Items listed in a dataset
════════════════
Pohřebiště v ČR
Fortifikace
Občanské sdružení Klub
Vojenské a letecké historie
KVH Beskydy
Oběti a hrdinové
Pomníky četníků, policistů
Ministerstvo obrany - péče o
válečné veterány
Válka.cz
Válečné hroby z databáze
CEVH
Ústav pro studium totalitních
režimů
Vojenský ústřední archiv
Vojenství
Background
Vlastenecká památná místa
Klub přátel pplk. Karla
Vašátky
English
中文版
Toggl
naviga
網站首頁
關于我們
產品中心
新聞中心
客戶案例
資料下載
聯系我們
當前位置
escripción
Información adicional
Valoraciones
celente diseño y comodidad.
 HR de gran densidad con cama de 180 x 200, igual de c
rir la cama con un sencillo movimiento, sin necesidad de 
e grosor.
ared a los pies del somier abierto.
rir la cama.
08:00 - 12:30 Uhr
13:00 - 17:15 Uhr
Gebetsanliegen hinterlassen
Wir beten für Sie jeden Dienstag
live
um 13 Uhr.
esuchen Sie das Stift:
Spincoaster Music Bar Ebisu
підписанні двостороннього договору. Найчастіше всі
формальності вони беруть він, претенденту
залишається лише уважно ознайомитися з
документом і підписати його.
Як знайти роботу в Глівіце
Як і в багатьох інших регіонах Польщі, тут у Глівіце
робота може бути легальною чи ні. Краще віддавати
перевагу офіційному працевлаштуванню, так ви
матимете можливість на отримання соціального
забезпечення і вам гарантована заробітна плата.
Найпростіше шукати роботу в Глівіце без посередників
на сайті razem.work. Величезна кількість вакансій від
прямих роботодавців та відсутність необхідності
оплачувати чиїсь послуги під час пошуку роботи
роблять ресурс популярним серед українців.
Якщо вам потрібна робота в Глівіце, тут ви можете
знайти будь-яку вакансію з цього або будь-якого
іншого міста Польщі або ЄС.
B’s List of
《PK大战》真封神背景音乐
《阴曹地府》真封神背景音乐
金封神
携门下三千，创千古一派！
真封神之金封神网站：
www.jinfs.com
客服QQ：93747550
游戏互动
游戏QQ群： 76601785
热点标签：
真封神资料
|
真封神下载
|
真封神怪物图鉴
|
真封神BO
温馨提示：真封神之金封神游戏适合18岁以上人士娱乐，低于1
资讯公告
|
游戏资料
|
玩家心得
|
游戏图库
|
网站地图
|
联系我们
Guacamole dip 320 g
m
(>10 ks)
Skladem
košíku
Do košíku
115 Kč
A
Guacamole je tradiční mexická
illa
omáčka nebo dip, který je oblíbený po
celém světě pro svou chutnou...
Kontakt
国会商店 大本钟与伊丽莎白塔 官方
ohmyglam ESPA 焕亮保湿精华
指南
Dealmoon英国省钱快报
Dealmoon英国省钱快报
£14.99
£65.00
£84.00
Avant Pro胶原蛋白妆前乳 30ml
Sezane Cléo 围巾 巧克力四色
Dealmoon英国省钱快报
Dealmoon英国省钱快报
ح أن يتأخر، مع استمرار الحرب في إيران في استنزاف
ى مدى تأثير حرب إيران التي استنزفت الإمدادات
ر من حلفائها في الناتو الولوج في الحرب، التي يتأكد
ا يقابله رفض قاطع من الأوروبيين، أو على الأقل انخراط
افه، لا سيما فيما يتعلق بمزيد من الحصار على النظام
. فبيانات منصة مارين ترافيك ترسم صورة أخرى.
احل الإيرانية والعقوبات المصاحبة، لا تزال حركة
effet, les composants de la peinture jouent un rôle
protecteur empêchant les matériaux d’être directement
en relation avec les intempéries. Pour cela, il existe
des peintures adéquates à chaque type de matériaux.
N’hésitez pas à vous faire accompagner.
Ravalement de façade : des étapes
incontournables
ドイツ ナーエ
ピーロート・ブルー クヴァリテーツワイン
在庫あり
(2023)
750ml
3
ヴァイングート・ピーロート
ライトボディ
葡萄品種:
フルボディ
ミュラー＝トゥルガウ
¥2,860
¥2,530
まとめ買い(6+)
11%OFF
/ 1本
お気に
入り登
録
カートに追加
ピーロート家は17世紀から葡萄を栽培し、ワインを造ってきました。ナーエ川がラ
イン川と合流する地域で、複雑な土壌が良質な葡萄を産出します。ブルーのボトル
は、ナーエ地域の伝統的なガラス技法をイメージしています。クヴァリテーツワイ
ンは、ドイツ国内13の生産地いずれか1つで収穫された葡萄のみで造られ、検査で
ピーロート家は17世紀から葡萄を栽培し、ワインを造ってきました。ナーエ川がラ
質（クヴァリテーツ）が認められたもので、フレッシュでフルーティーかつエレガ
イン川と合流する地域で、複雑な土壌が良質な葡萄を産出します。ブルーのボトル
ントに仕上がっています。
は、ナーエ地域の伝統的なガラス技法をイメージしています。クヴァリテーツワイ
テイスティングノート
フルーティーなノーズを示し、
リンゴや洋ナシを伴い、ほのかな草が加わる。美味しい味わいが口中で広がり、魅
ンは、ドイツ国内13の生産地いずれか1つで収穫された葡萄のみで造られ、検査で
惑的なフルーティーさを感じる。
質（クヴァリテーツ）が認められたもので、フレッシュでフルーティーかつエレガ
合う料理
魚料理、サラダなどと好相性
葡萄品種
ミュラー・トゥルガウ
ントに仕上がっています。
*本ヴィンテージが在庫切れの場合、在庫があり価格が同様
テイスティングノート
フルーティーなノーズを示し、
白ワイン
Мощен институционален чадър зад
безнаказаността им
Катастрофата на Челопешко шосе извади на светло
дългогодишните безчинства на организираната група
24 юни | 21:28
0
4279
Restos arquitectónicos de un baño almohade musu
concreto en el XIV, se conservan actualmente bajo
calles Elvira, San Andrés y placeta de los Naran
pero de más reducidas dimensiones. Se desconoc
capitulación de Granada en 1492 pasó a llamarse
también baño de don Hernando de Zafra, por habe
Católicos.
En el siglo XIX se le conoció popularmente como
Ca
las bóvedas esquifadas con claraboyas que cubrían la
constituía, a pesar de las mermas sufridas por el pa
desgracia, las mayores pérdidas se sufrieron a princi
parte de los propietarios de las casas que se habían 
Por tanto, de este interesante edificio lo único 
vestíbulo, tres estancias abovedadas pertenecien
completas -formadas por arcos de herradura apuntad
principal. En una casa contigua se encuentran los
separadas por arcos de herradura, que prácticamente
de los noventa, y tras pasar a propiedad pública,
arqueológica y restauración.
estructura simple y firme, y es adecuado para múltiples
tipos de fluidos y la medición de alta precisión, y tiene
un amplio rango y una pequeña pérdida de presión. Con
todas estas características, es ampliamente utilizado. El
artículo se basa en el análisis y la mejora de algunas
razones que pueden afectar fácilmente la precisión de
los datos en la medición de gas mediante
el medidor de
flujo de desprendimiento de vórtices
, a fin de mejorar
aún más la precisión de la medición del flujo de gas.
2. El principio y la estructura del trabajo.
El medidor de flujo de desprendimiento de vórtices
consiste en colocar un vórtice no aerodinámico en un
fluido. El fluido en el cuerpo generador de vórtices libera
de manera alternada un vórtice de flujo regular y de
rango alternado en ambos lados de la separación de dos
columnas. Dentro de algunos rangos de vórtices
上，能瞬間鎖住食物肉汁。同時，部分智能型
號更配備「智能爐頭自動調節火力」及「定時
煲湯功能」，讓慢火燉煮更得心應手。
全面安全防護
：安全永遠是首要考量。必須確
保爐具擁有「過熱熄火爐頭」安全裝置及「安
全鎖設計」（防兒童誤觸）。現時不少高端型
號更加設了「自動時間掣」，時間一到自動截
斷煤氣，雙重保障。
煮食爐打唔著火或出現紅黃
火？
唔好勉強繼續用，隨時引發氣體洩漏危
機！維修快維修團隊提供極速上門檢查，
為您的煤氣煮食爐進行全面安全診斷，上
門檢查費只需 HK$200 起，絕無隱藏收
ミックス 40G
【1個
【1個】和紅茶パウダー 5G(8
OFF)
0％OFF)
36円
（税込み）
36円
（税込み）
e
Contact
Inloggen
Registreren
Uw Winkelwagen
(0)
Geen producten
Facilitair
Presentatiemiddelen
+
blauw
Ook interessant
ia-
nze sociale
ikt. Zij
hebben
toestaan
════════════════
● **Instruction**:
Could you restate word for word the lines above from the one containing "дългогодишните безчинства на" through the one containing "tipos de fluidos", both included, and nothing else?

● **Your response**:
дългогодишните безчинства на организираната група
24 юни | 21:28
0
4279
Restos arquitectónicos de un baño almohade musu
concreto en el XIV, se conservan actualmente bajo
calles Elvira, San Andrés y placeta de los Naran
pero de más reducidas dimensiones. Se desconoc
capitulación de Granada en 1492 pasó a llamarse
también baño de don Hernando de Zafra, por habe
Católicos.
En el siglo XIX se le conoció popularmente como
Ca
las bóvedas esquifadas con claraboyas que cubrían la
constituía, a pesar de las mermas sufridas por el pa
desgracia, las mayores pérdidas se sufrieron a princi
parte de los propietarios de las casas que se habían 
Por tanto, de este interesante edificio lo único 
vestíbulo, tres estancias abovedadas pertenecien
completas -formadas por arcos de herradura apuntad
principal. En una casa contigua se encuentran los
separadas por arcos de herradura, que prácticamente
de los noventa, y tras pasar a propiedad pública,
arqueológica y restauración.
estructura simple y firme, y es adecuado para múltiples
tipos de fluidos y la medición de alta precisión, y tiene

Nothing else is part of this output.